I ask what they mean by that.

For the most part, school lunch programs in our rural state are:
1.  Still offering seconds without charging the students.
---I'd like you to tell the German ladies at my local school that they can't give the football players another helping on Fridays.  Frankly, I'd like to see the showdown that would have happened between my brother (the 4 year starter on both offensive and defensive lines) and our beloved head cook Deb if she wouldn't have been able to give him seconds on TaterTot hotdish.

2.  They are not following portion sizes on each item.
---The hardest one to source is a slice of bread that is the right size.  Although there are some vendors that are making this available, for those schools that still bake their own, this one is tricky.  The other difficult item to size is meat.

3.  They are serving more protein.
---Do you know what 2oz of meat looks like?  Aimee at Everyday Epistle shows you.  Again, I can tell you that a single chicken leg or meatball would not have satisfied my brother, or me, for that matter!

4.  They are still serving dessert.
---Yes, you read that right.  Every couple of days or so the students have the option of a small cookie or piece of cake.  {insert gasp here}  Some of my contacts even said, "We'd be in so much trouble if we got audited."

What else are our rural schools seeing through the lens of the new school lunch menu?
1.  There are more fruits and vegetables on the plates.  But...

2.  There is also more waste.  A lot more waste.
---Hubby and I were discussing how we could economically feed some pigs over the winter without the fresh pasture that they love and that supplements 20-50% of our feed bill.  I need to make a deal with some schools to take all these wasted fruits and vegetables!

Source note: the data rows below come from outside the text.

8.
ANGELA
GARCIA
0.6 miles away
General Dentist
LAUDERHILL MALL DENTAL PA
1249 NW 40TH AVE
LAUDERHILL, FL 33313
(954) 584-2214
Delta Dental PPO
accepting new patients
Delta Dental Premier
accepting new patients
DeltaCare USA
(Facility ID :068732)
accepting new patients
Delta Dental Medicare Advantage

3.  Kids are complaining of being hungry in the afternoon.  Some schools have snack programs and others do not.  The snack is usually a fruit or vegetable.

4.  Parents have started packing snacks, and even supplemental lunches, to help their kids get through the day.

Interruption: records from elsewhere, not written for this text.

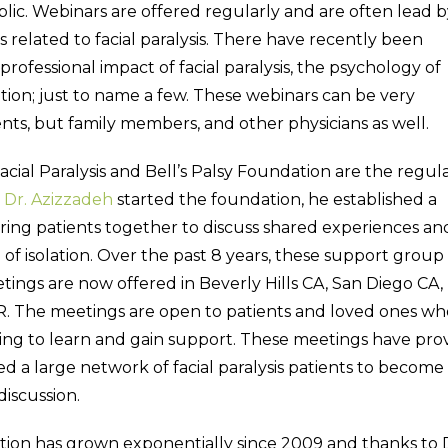
lic. Webinars are offered regularly and are often lead b
s related to facial paralysis. There have recently been
rofessional impact of facial paralysis, the psychology of
ption; just to name a few. These webinars can be very
ients, but family members, and other physicians as well.
acial Paralysis and Bell’s Palsy Foundation are the regul
n
Dr. Azizzadeh
started the foundation, he established a
ring patients together to discuss shared experiences an
 isolation. Over the past 8 years, these support group
tings are now offered in Beverly Hills CA, San Diego CA,
OR. The meetings are open to patients and loved ones wh
oking to learn and gain support. These meetings have pr
d a large network of facial paralysis patients to become
discussion.
ation has grown exponentially since 2009 and thanks to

What's going on in your schools??  Feel free to comment anonymously if you need to.



9 comments:

  1. Let me just start that I am not all on board with the USDA and their idea of what is healthy. I teach nutrition classes using a snap grant but I each full fat dairy and don't poo poo butter. That being said, maybe these kids should eat those fruits and veggies on their plate. Perhaps they aren't the tastiest, but it's still food. I HATED canned creamed corn growing up, but dad loved it so we had it at least twice a week. I just plopped my spoonful on my plate, ate it before I thought about it too much, and moved on. But seriously, 2 oz of meat!? Who are they kidding?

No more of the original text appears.